Pierwszy amerykański prezydent, George Washington, powiedział kiedyś, że śmierć jest "otchłanią, z której żadnemu z podróżników niedane jest powrócić". Nie miał jednak do czynienia z osobami wstrzykującymi sobie heroinę. Wielu z nich idzie przez życie, balansując na krawędzi śmierci, niektórzy zaś wskutek przedawkowania doświadczają upadku poza tę krawędź: przestają oddychać, ich twarze sinieją, a mięśnie okołoszczękowe sztywnieją w swoistej zapowiedzi rigor mortis. Ześlizgują się, unoszeni strumieniem, który płynie w jednym tylko kierunku. Nagle jednak zdarza się coś jak z filmu — ktoś wbija w ich ciało igłę, wstrzykując magiczny lek, który prowadzi ich z powrotem przez krawędź i znów zaczynają oddychać, by przeżyć – lub przećpać – kolejny dzień.
W Wielkiej Brytanii nalokson co roku przywraca do życia w setki osób. W Szkocji codziennie ratuje co najmniej pięć ofiar przedawkowania heroiny. Dane dla Anglii są niepełne, ponieważ – co powinno być powodem do wstydu — brak tu ogólnokrajowego programu naloksonowego, ale w London Ambulance Service powiedziano mi, że w ciągu ostatnich dziesięciu miesięcy nalokson podano tam 1440 osobom. Oznacza to dla stolicy pięć osób dziennie, nie uwzględniając tych uratowanych przez pracowników terenowych i samych użytkowników heroiny, którzy na własną rękę również posługują się tym środkiem. W ubiegłym roku w Walii w ubiegłym roku, gdzie zestawy rozdawano ludziom, którzy pracują bądź mieszkają z osobami zażywającymi heroinę, odnotowywano dwa zdarzenia dziennie.
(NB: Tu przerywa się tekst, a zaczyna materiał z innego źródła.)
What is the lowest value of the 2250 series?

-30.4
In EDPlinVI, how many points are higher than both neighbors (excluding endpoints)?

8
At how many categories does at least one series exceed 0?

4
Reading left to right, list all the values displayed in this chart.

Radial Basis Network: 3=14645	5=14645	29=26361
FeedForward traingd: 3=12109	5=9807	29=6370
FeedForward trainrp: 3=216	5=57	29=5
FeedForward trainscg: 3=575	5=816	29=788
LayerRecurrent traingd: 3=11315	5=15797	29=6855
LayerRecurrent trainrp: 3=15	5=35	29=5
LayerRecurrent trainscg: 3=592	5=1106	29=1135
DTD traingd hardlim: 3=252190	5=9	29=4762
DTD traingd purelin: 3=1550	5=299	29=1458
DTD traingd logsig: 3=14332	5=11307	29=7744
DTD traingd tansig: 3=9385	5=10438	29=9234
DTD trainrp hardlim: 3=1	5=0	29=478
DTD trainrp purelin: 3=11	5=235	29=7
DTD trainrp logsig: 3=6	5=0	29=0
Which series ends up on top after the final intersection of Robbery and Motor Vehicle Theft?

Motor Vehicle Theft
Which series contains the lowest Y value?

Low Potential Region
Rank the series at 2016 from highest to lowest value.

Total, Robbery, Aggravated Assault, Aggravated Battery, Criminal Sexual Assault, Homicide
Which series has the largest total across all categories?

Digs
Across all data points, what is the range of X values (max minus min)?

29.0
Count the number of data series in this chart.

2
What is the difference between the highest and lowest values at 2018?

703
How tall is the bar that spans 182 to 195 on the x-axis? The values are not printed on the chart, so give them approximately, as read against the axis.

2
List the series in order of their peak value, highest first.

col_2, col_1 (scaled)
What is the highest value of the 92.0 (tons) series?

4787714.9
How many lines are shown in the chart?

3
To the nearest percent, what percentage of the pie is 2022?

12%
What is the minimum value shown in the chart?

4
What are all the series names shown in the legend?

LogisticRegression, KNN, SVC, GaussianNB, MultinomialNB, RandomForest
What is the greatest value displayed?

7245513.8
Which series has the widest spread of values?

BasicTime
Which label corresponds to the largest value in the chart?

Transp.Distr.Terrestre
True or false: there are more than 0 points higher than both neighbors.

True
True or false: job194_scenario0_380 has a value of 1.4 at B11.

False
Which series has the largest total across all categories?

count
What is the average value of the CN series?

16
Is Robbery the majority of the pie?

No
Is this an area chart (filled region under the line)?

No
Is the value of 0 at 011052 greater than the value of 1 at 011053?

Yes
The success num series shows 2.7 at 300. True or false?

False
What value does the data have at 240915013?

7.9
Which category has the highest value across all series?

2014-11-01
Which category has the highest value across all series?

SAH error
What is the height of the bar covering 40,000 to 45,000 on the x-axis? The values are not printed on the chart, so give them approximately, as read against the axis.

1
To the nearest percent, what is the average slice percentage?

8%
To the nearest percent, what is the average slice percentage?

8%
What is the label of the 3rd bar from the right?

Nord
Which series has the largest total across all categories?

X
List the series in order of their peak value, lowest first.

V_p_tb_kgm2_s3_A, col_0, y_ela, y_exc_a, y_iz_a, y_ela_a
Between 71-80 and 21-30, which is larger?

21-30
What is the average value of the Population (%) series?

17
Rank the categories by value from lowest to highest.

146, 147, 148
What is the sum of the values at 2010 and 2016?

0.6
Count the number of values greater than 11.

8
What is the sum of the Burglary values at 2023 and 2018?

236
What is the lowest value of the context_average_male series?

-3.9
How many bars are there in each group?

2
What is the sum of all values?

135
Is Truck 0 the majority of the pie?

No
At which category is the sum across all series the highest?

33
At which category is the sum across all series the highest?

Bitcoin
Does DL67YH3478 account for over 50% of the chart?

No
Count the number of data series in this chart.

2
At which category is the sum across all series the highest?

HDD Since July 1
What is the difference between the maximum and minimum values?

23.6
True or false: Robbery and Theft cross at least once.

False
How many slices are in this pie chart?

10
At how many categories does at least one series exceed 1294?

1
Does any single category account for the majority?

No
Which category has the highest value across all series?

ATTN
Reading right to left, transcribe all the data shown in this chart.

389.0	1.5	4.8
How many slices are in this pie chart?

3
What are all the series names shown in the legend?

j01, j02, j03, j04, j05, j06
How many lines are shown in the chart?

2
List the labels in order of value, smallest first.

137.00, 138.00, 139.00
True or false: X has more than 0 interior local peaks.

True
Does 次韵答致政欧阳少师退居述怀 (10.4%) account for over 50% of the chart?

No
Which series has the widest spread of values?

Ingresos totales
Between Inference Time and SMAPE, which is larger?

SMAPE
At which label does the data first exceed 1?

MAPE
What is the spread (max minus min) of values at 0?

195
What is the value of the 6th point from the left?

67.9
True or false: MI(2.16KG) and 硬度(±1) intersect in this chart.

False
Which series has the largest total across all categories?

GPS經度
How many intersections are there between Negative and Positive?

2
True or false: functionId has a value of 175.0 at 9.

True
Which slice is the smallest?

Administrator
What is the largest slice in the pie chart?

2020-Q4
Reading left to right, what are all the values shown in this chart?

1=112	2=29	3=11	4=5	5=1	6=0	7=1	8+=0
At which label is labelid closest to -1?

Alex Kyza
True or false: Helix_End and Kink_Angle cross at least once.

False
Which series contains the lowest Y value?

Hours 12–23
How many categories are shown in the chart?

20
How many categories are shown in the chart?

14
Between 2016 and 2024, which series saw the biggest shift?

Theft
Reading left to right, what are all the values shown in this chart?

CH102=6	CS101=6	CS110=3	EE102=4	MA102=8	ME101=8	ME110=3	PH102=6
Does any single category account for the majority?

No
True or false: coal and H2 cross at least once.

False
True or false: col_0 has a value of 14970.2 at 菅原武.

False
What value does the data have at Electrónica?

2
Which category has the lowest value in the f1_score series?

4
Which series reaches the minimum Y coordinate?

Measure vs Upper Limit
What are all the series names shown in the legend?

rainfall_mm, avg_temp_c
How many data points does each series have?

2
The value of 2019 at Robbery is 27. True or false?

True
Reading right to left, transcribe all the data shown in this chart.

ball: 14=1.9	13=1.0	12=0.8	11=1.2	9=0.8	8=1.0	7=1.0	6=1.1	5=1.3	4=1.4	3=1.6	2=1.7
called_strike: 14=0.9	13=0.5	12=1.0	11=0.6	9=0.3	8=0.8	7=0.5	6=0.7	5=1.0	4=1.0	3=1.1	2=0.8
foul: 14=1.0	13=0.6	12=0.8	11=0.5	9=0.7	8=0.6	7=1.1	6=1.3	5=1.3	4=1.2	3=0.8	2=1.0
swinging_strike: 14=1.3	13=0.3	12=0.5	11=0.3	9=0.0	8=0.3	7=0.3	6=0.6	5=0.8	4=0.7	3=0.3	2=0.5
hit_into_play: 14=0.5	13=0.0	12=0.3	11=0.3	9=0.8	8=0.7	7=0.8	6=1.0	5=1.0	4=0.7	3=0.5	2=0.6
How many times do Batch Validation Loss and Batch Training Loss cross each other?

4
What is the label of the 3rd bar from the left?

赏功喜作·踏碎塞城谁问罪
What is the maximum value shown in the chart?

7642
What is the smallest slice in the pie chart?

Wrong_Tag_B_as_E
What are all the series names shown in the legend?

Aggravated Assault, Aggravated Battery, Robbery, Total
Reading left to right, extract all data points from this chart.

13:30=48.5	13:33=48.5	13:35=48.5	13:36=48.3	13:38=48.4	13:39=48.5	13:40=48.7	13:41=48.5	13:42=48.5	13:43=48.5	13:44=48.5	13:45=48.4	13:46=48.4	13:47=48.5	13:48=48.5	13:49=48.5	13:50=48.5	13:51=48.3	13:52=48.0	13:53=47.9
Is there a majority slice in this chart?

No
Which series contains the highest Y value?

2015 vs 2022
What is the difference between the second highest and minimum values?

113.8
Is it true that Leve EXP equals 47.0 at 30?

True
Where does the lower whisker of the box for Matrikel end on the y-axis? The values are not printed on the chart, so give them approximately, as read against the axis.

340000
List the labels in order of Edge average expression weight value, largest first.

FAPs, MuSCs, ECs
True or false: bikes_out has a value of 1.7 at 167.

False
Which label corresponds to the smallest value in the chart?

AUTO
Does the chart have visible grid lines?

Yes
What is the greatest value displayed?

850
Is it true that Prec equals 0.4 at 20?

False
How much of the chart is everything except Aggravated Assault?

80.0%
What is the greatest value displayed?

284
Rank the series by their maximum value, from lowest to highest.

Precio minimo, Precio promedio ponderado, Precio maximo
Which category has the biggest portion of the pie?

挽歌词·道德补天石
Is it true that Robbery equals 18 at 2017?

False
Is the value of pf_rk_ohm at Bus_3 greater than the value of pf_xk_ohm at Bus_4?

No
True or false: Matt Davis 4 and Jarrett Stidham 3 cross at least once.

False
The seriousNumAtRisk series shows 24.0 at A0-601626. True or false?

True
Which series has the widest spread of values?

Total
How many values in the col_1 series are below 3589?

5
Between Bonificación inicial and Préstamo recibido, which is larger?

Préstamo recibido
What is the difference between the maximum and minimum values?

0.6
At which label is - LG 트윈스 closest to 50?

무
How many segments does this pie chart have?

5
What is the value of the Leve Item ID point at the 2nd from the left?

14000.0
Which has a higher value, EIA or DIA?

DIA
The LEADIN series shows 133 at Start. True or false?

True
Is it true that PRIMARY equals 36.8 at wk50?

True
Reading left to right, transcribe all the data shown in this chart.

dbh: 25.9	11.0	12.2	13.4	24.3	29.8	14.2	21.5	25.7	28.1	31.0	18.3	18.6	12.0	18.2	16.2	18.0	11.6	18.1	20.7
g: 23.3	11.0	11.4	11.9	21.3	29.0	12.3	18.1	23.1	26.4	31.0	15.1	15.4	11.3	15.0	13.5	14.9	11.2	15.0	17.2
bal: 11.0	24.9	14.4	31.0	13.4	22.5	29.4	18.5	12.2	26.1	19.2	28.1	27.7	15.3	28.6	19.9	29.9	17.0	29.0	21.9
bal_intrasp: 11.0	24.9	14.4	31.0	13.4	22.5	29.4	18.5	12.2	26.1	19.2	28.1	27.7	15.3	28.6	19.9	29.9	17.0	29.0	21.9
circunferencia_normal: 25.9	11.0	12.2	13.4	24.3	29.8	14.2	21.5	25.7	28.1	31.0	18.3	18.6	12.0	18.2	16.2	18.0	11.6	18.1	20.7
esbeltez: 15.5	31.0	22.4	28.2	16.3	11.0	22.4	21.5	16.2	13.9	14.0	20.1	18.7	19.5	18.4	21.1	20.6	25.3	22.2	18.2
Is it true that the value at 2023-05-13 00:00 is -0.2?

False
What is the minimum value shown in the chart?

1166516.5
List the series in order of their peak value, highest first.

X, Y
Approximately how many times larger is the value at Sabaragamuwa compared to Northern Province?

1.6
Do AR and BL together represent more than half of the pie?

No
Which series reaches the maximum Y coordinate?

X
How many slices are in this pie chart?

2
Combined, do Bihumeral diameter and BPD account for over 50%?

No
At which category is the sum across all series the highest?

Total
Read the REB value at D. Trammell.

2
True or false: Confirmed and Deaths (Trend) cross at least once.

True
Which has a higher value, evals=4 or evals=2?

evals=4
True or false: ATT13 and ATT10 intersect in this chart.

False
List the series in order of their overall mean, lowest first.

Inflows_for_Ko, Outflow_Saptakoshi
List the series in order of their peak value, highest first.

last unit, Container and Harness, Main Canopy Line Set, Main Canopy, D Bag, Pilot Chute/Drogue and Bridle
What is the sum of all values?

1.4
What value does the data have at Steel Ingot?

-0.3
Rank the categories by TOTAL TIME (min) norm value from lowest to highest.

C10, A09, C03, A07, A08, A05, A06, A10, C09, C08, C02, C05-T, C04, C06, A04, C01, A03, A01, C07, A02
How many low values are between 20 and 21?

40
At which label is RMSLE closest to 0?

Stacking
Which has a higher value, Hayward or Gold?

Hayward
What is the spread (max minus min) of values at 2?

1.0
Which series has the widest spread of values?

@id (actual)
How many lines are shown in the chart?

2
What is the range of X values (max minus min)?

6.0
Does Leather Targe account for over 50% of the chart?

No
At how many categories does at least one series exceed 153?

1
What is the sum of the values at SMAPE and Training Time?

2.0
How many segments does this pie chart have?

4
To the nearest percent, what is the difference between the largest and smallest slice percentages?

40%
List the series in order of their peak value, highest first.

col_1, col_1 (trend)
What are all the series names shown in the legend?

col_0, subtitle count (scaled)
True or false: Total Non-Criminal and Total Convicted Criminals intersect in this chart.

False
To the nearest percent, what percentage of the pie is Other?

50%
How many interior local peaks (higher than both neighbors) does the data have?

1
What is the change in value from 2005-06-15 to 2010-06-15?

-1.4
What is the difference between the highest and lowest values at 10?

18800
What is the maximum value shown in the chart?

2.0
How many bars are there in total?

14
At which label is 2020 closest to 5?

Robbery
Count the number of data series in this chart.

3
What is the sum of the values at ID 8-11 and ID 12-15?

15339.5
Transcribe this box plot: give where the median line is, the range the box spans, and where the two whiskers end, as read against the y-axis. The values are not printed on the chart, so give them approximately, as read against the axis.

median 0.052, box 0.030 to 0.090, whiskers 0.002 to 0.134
Ale jakie to właściwie uczucie — być przywróconym do życia? I co z ludźmi, którzy pod presją chwili ściągają heroinistów z powrotem, zanim przekroczą oni Styks?
Pamiętam zanurzanie w ciepłej otulinie — strefie komfortu – i to uczucie, że wszystko spada mi z barków, poczucie bycia wreszcie wolnym...
– opowiada były długoterminowy użytkownik heroiny Kevin Jaffray o chwili, gdy przedawkował kilka godzin po wyjściu z więzienia.
Myślę, że w jakiś sposób przybliża to doświadczenie faktycznego umierania, a jest to wrażenie ogromnej ulgi i krzepiące odczucie, które w jakiś sposób przesłania rzeczywistość i strach przed śmiercią.
Gdy jego ciało zaczęło się wyłączać — płuca przestały działać, a mózg obumierał z braku tlenu – ktoś wstrzyknął mu nalokson, a widmo Ponurego Żniwiarza zniknęło w oddali.
Powrót do świadomości jest okropny. Myślę, że tak musi czuć się królik w świetle reflektorów. Nie masz pojęcia, co się dzieje, jesteś zwykle otoczony tłumem obcych, ludzie w mundurach lub twoi kumple mówią ci, że byłeś trupem
- mówi Kevin, zajmujący się obecnie w Bedford w Angli edukacją w kwestii narkotyków jako konsultant i peer worker [osoba zajmująca się doradztwem w oparciu o własne doświadczenia życiowe, podobne do doświadczeń tych, którym pomaga – przyp. tłumacza].
Jesteś zdezorientowany, zmieszany, osłabiony i bardzo przestraszony. Najchętniej zanurzyłbyś się po prostu z powrotem w tym ochronnym kokonie, jaki daje heroina, chciałbyś żeby wszystko i wszyscy po prostu zniknęli. Każda część ciebie chce wstać i uciec, nie poddawać się, ale brak ci energii, to poziom zerowy — totalne odłączenie od rzeczywistości, wszystko wokół ciebie wygląda jak cholerny reality show, w którym mimowolnie jesteś główna atrakcją, nie mając gdzie się ukryć.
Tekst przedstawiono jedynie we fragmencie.